Мальчик из Лягушатихи, как сам себя аттестует Смелянский, мальчик из города Горького рассказывает, что «русских в нашем дворе звали кацапами, украинцев — хохлами, грузинов и всех кавказцев именовали исключительно черножопыми, евреев и воробьев обзывали жидами». Бытовой антисемитизм — особенно в описываемые годы (речь, как я понимаю, идет о конце сороковых — начале пятидесятых, времени борьбы с космополитами) — был явлением распространенным. Но что «грузинов» и всех кавказцев можно было безбоязненно именовать черножопыми (тем более исключительно)? Ох, не верится. Может быть, еще и потому, что это воспоминание следует за общим умозаключением: «„Новая общность людей“ формировалась на уровне идеологии, названий улиц и формировалась практически вокруг главной помойки, где беспрерывно выяснялись и шлифовались национальные отношения».
В моем детстве, совершенно московском (так сказать, в нескольких поколениях, поскольку наша — большая — семья жила в Москве даже в годы «черты оседлости»), тоже была своя помойка, но без национальных проблем. Видимо, общность все-таки существовала, если сегодня так часто можно услышать голоса — то с одной, то с другой национальной окраины бывшего СССР — тех, кто по ней тоскует. Не верю, хоть бы и потому, что — будете смеяться — знаю, что такое цимес. А Смелянский, описывая собрания родственников, пишет, что «в обязательном ассортименте был студень и цимес — отвратительное, надо признаться, тушеное месиво из моркови, чернослива, изюма и черт-те знает чего еще».
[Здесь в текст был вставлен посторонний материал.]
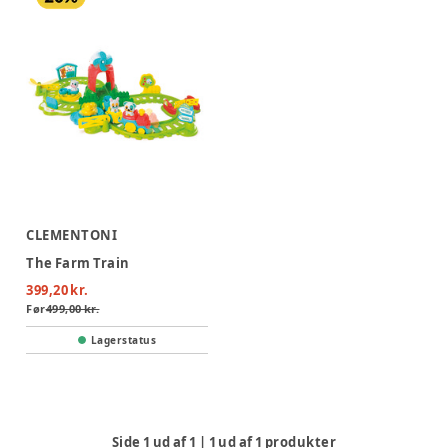
CLEMENTONI
The Farm Train
399,20 kr.
Før
499,00 kr.
Lagerstatus
Side
1
ud af
1
|
1
ud af
1
produkter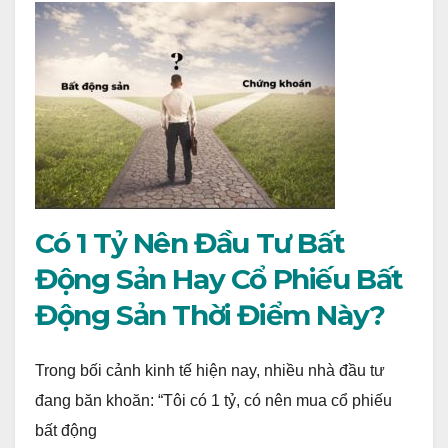
Có 1 Tỷ Nên Đầu Tư Bất
Động Sản Hay Cổ Phiếu Bất
Động Sản Thời Điểm Này?
Trong bối cảnh kinh tế hiện nay, nhiều nhà đầu tư
đang băn khoăn: “Tôi có 1 tỷ, có nên mua cổ phiếu
bất động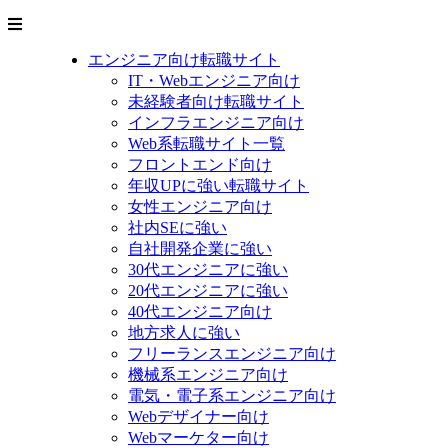
エンジニア向け転職サイト
IT・Webエンジニア向け
未経験者向け転職サイト
インフラエンジニア向け
Web系転職サイト一覧
フロントエンド向け
年収UPに強い転職サイト
女性エンジニア向け
社内SEに強い
自社開発企業に強い
30代エンジニアに強い
20代エンジニアに強い
40代エンジニア向け
地方求人に強い
フリーランスエンジニア向け
機械系エンジニア向け
電気・電子系エンジニア向け
Webデザイナー向け
Webマーケター向け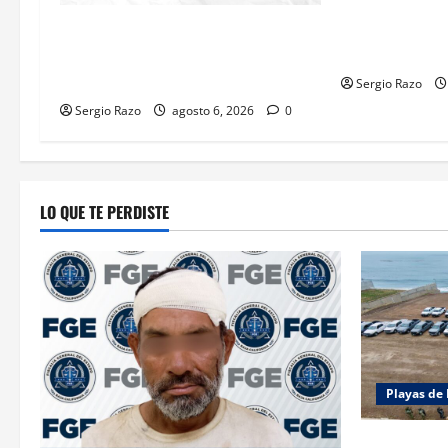
DE IDENTIFIC
VIGENTE HASTA
FGE ASESTA NUEVO GOLPE A LA
IMOS
EXTORSIÓN; CAPTURAN A DOS
MASCULINOS EN TIJUANA
Sergio Razo
Sergio Razo
agosto 6, 2026
0
LO QUE TE PERDISTE
Playas de 
ACTIVAN C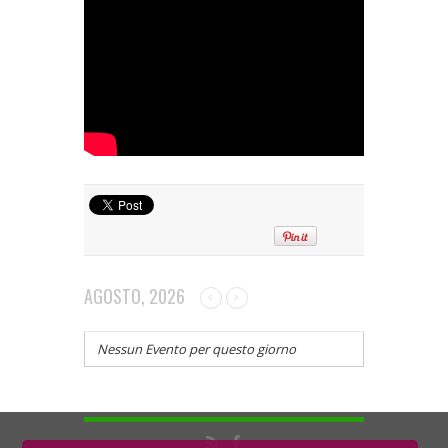
AGOSTO, 2026
Nessun Evento per questo giorno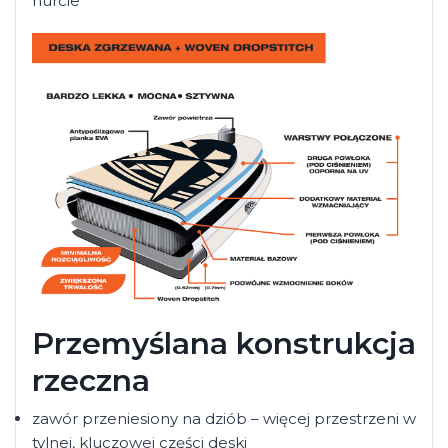
nurcie
Przemyślana konstrukcja
rzeczna
zawór przeniesiony na dziób – więcej przestrzeni w
tylnej, kluczowej części deski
Кажется, «еврейский вопрос» давит автора не только снаружи, но и изнутри. В рассказе про Михаила Шатрова мимоходом сообщается: «Он начал в середине 50-х. Именно тогда студент Горного института Миша Маршак бросил звание горного инженера, стал драматургом Шатровым и оказался на „ленинской вахте“. Там он трудился многие годы, рано поседел, успев выдать „на-гора“ „Шестое июля“ (пьесу и фильм), потом „Большевики“, а затем уже в 70-е годы пьесу „Синие кони на красной траве“».
Про «ленинскую вахту» Шатрова — чуть ниже. Здесь — о псевдонимах. Поскольку я уже удостоен в книге Смелянского упрека в разжигании антисемитизма, продолжать не страшно… Смелянскому важно открыть правду: Шатрова, оказывается, звали когда-то Маршаком. Напомню, что нарочитое раскрытие такого рода псевдонимов носило в прежние годы уничижительный, а порою уничтожительный оттенок. Ну а для чего это понадобилось Смелянскому? Свободно и долго он рассуждает о чужом еврействе. И хотя не раз ему приходится возвращаться к собственной биографии и собственному «пятому пункту», нигде он не пишет о том, чтбо ближе ему и лучше известно: то есть о себе, о том, что по приезде в Москву сам сменил фамилию «Альтшулер» на «Смелянского» (фамилию жены).
Что же тут особенного? Таковы были обстоятельства. Легенда говорит, что этот совет дал Смелянскому Марк Захаров… Может быть. В книге есть такой момент: в поисках работы в столице «хотел пойти к Марку Захарову, разговаривал в Центральном детском, Московском ТЮЗе — в ответ печально разводили руками: сам, мол, понимаешь». При общей разговорчивости автора это умолчание не выглядит случайным.
Это черта книги: говорится о метаниях и компромиссах других и умалчивается о собственном поведении в тех же обстоятельствах.
Смелянский вспоминает, как в Австрии мучился фронтовик Н. (фамилия названа). И завтрак несытный, и платные туалеты: «Зайти или нет? Дискуссия на этот счет двух народных артисток: „Лучше…, но не пойду“. Позор нищеты. Мальчик у Христа на елке. Из глубины позора надо еще убедить Европу, что именно товарищ Ленин открыл для нас и для них новую эпоху процветания».
В другом месте — о поездках по странам социализма: «Бывалые артисты знали, в какой части лагеря что покупать: из Праги тащили хрусталь, из Монголии — кожу… На промтоварных базах (советских войск в Восточной Европе. — Г. З.) происходили беседы философского плана. „Федь, поди сюда. — Нина Афанасьевна подзывала товарища. — Посмотри, какие рейтузы чудесные. — Шло ощупывание и нахваливание чудесных рейтуз. — Ну, возьми для матери, ведь чистый хлопок, все дышит“. Федя брал».
Взгляд сверху подразумевает, что Смелянский совершенно был далек в Австрии от мук, связанных с платными услугами, а в социалистической стране обходил все базы и промтоварные рынки стороной. Но если слышал только что приведенный диалог, значит, был рядом? Значит, тоже что-то такое подыскивал жене, дочке или себе что-нибудь приличное собирался прикупить?